Тысячи людей посетили вихару дабы отдать дать этому великому человеку. Сингал по рождению, он прибыл в Малайзию более 50 лет назад еще до обретения ею независимости в 1957 году.

----------


## Эрнест

На фото холл Buddist Maha Vihara, куда почти четверо суток приходили буддисты со все Малайзии, дабы отдать ему дань последнего уважения.

----------


## Эрнест

Храм Buddist Maha Vihara - утро воскресенья, последние успевшие посетить церемонию прощания перед отправлением на церемонию кремации.

----------


## Эрнест

Проститься с величайшим пропагандистом Буддизма в истории Малайзии прбыло множество людей - индусы (в их числе я видел намало индуистов), представители немногочисленных сингальских общин Малайзии и Сингапура, тайские, бирманские, тибетские и китайские (махаяна) монахи и море китайцев-мирян из Малайзии и Сингапура. В Малайзии приблизительно четверть населения исповедует буддизм. Большинство из них китайцы. В северных провинциях континентальной Малайзии более сильны позиции Тхеравады (из-за близости Таиланда), в южной части - махаяны. Малайцев (мусульман по закону!) я не видел - только разве полицейские и несколько официальных лиц, так сказать по службе. И это неудивительно. По местным законам малайцы не имеют право обращаться в другие религии, ставший мусульманином китаец или индус обязат сменить имя на арабское и  уже НИКОГДА не сможет вернуться к верованиям предков.

----------


## Эрнест

В 13 часов в воскресенье гроб с телом усопшего был помещен в катафалк и процесси отправилась к месту кремации - примерно 30 км от Куала-Лумпура.

----------


## Эрнест

Кремация состоялась в воскресенье вечером в Nirvana Memorial Park - крупнейшем китайском буддийском (махаянском) кладбище Малайзии. На фото - не самая живописная часть Nirvana Memorial Park. Место очень красивое!

----------


## Эрнест

Nirvana Memorial Park, Семеньих, штат Селангор, Малайзия - место кремации  К. Шри Дхаммананда Маха Тхера (Ven. Dr.

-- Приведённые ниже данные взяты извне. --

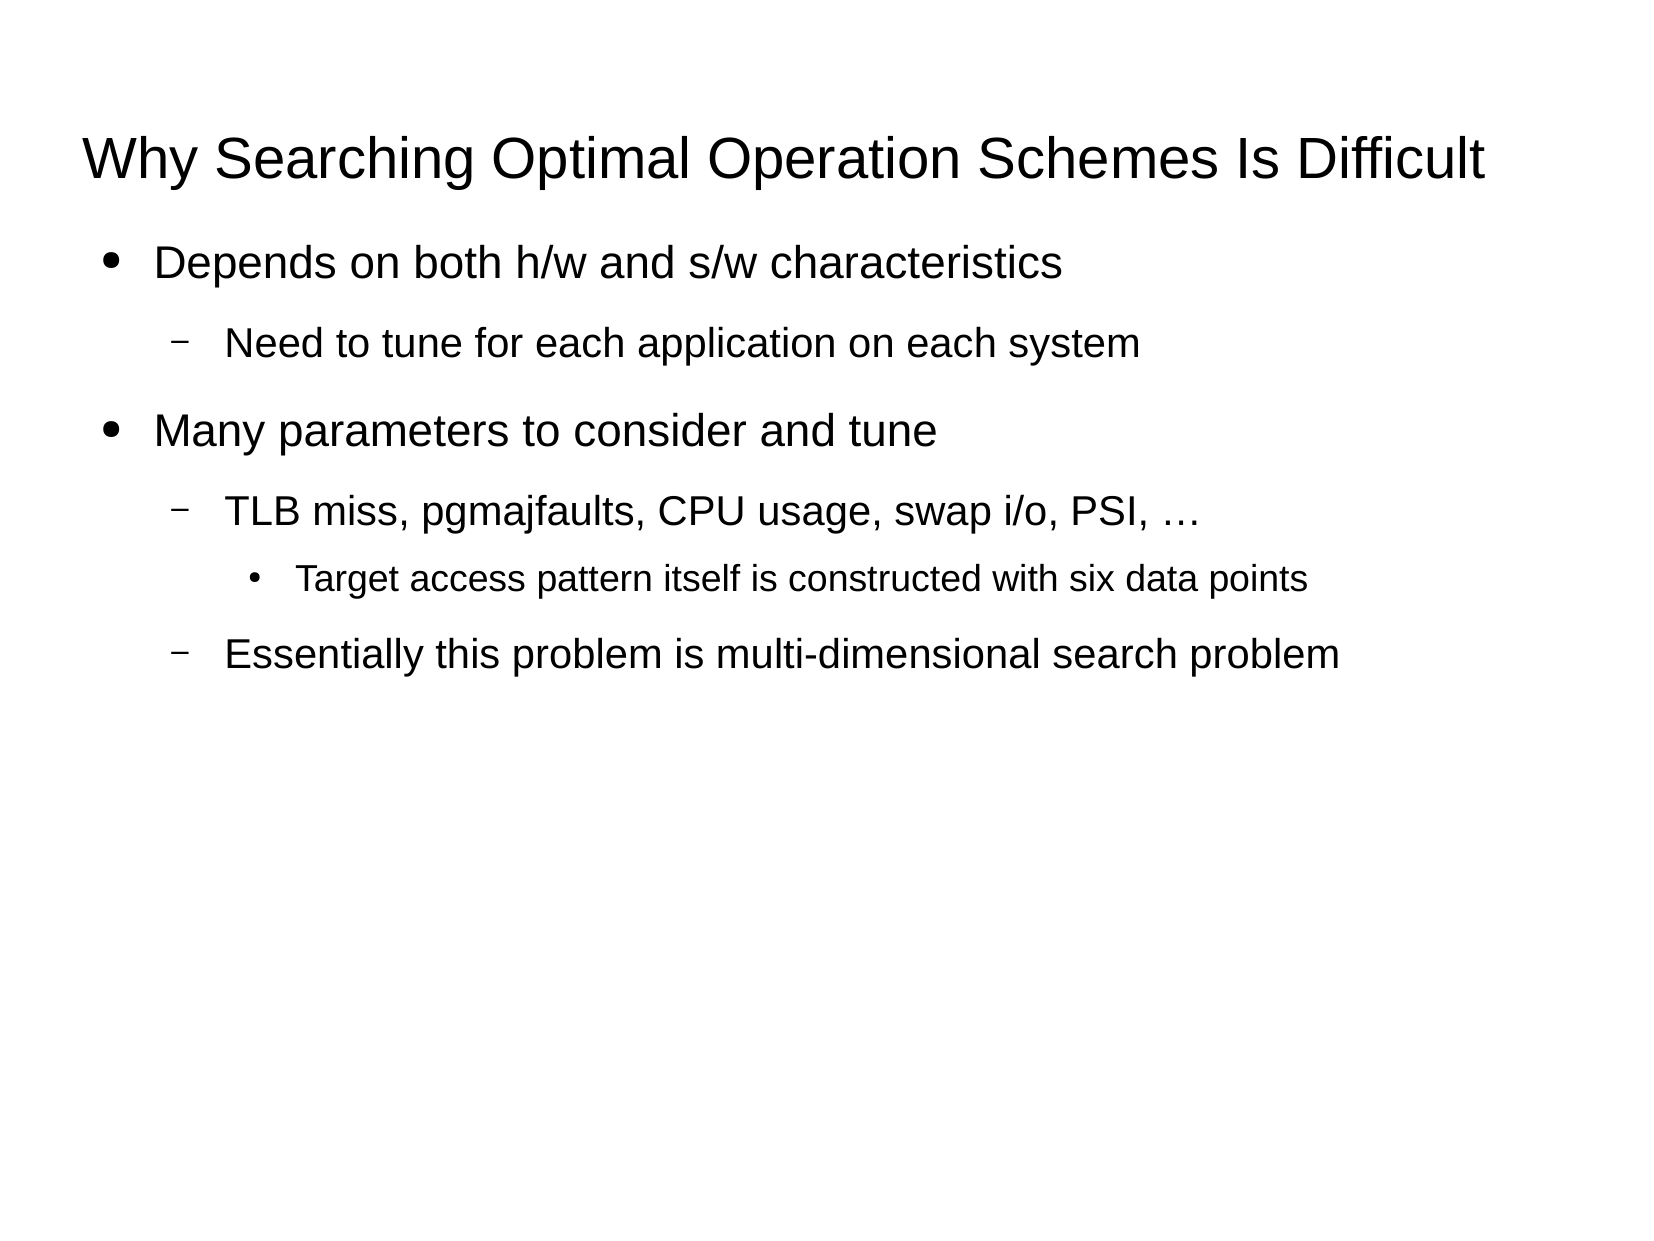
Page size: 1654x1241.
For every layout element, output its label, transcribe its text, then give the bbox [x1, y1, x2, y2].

title Why Searching Optimal Operation Schemes Is Difficult [82, 108, 1571, 210]
list Depends on both h/w and s/w characteristics Need to tune for each application on each system Many parameters to consider and tune TLB miss, pgmajfaults, CPU usage, swap i/o, PSI, … Target access pattern itself is constructed with six data points Essentially this problem is multi-dimensional search problem [82, 236, 1571, 1111]
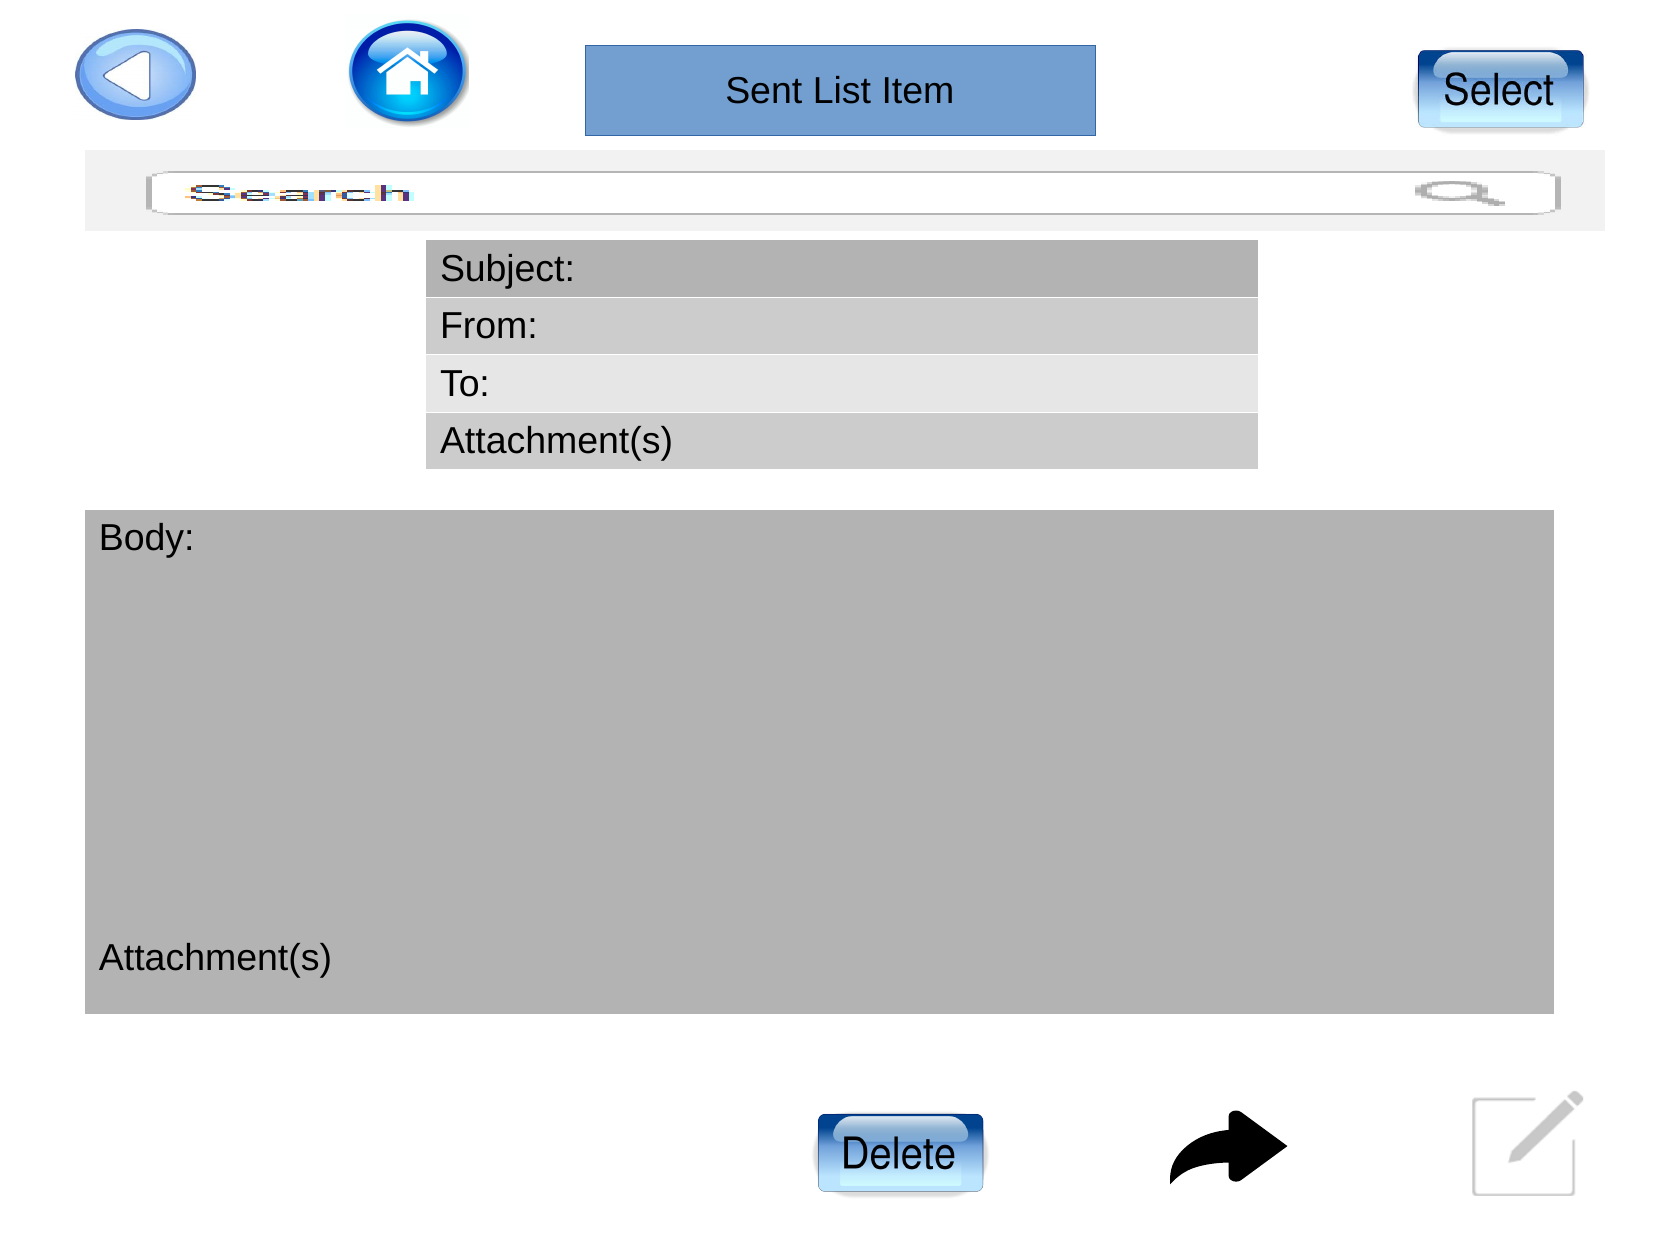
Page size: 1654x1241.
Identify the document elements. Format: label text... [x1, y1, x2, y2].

picture [85, 150, 1606, 232]
picture [810, 1109, 991, 1201]
table_cell Attachment(s) [426, 413, 1258, 469]
table_cell To: [426, 355, 1258, 412]
table_cell From: [426, 298, 1258, 354]
picture [345, 14, 469, 128]
picture [1410, 45, 1591, 136]
picture [1425, 1080, 1636, 1201]
text_box Sent List Item [585, 45, 1096, 136]
picture [75, 29, 196, 121]
table_header Subject: [426, 240, 1258, 297]
table_header Body: Attachment(s) [85, 510, 1554, 1014]
picture [1170, 1094, 1288, 1201]
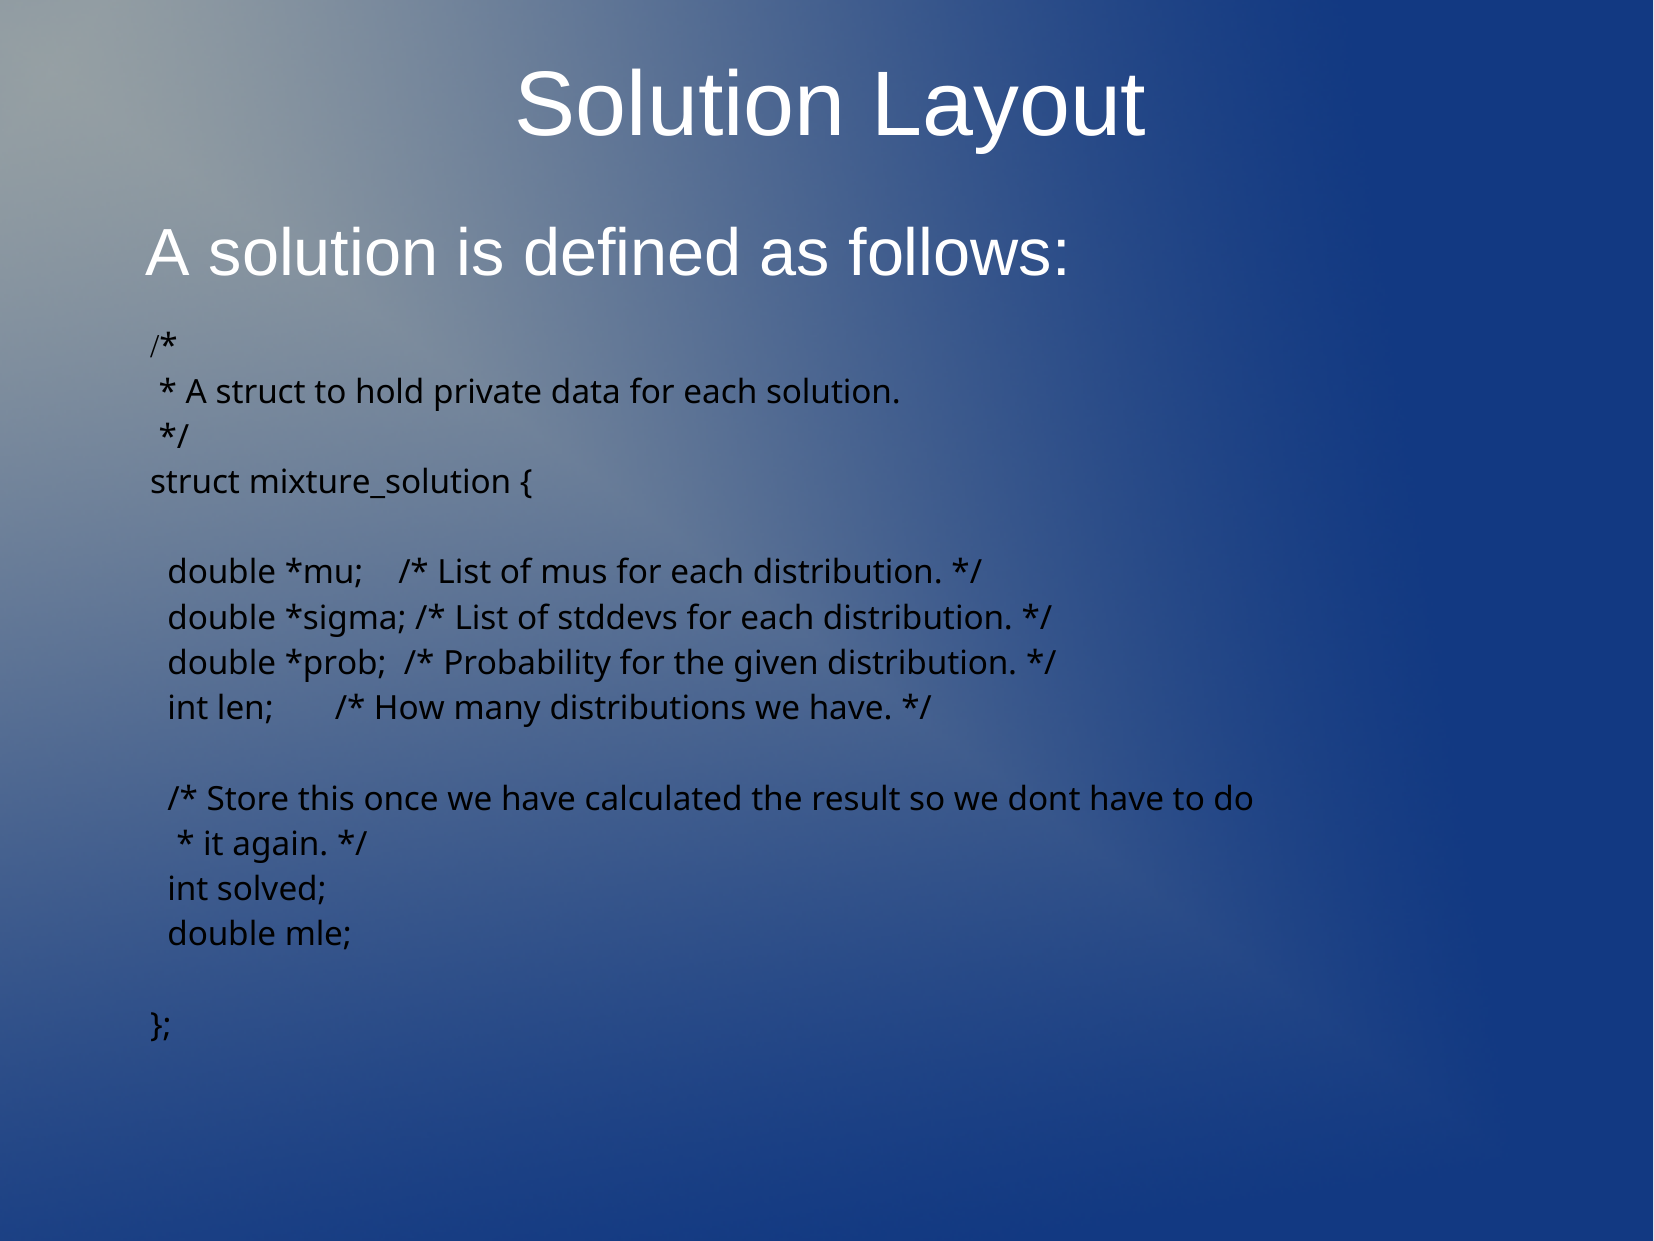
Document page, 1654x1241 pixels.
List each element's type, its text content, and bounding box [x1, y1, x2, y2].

K. Sri Dhammananda Nayaka Maha Thera).

----------


## Эрнест

Через несколько часов гроб с телом будет помещен в эту "ступу" и предан огню. На самом деле это сооружение называется неким сингальским словом, но ваш покорный слуга его успел забыть. Эту  "ступу" сооружали 20 человек в течение двух с половиной дней. Высота 42 фута (примерно 12,5 метров). Как объяснял ланкийский монах (архитектор строения) подобные сооружения возводятся для исключительно уважаемых людей и подобное происходит вперве в Малайзии.

----------


## Эрнест

Представительницы ланкийской общины Малайзии - примерно за два часа до начала церемонии.

----------


## Эрнест

Общий вид места кремации примерно за полтора часа до начала церемонии. Людей еще почти нет. Кначалу церемонии по моим подсчетам собралось никак не менее двух тысяч человек.

----------


## Эрнест

Последние приготовления к церемонии. Внутри большая "поленница" (метра полтора в ысоту) на которую будет помещен гроб с телом. Для кремации почитаемых людей по сингальскому обычаю используется только сандаловое дерево. Всё это должно сгореть примерно через 5-8 часов и после того как угли остынут монахи придут дабы извлечь из пепла останки.

----------


## Эрнест

Ни для кого не секрет, что в наши дни религия тесно переплетается с политикой. На верхнем снимке - скромные машины президента буддийского общества "Нирвана", под эгидой которого проходила кремация, внизу - кортеж Премьер-министра Шри-Ланки.

----------


## Эрнест

На церемонии явно бросалось в глаза что за всем этим стоят немалые деньги (не поймите меня привратно - я не имею в виду усопшего). Вообще китайцы Малайзии и Сингапура очень прагматичные люди. Многие богатые (и не очень) китайцы спонсируют всяческие религиозные буддийские организации, считая что таким образом обретают большие заслуги, при этом как правило немало не заботясь о таких "мелочах" как изучение дхаммы, соблюдение Упосатхи и т.п.

----------


## Ануруддха

Эрнест, спасибо за репортаж, трогательно. Удивительно насколько у людей спокойно-счастливые лица, все таки совершенно другое от нашей культуры отношение к смерти.

----------


## Эрнест

На церемонии присутствовали большинство (если вообще не все) ланкийских монахов Малайзии, представители Малазийских тайских, бирманских и тибетских монастырей. Вообще, общее количество буддийских монахов (всех течений) в Малайзии насколько я слышал никак не более 7-8 сотен. Тхеравадинских храмов не более 50-60. В Таиланде монахов, например, более 200 тысяч, а монастырей около 30 тысяч..

----------


## Эрнест

К сожалению, после начала церемонии кремации (а официальная часть составляла минут 40) пошел настоящий тропический ливень. Мою камеру залило, и окончание церемонии снять не удалось. На фото - мой хороший друг перед началом церемонии, настоятель тайского буддийского храма в Малакке. Китаец по отцу, таец по матери,малазиец по паспорту и тхеравадинский монах по призванию. Удивительная страна МАлайзия.

----------


## Эрнест

Самое удивительное, когда я возвращался домой примерно на расстоянии 8-9 километров от кладбища жуткий тропический ливень прекратился. Совсем. Причем дождя в этот день во всей округе вообще НЕ БЫЛО! Я ехал по абсолютно сухому асфальту! Видимо так природа оплакивала одного из своих лучших сынов!?

----------


## Эрнест

Да, действительно слез практически не было. Несколько скупых слез было у сингальских монахов еще в Куала-Лумпуре, в сингальской вихаре. А люди смотрели на огонь и молились...

----------


## Эрнест

Не пугайтесь - это не христианский крест. Просто виден деревянный каркас "ступы" на фоне сандаловых дров.

----------


## Эрнест

Траурная процессия прибыла в Nirvana Memorial Park.

----------


## Эрнест

По этой темно-крсасной дорожке пройдут монахи прибывшие на церемонию, дабы занять почетные места под белоснежным тентом. Гроб с телом провезут по дорожке, устланной белым полотном (её начнут делать позже и чуть правее). А люди не плакали, они улыбались и фотографировались на память. Действительно, это принципиально другое отношение к жизни и смерти.

----------


## Эрнест

А это то самое сандаловое дерево, имеющее приятный и насыщенный запах. Может это запах САНСАРЫ?

----------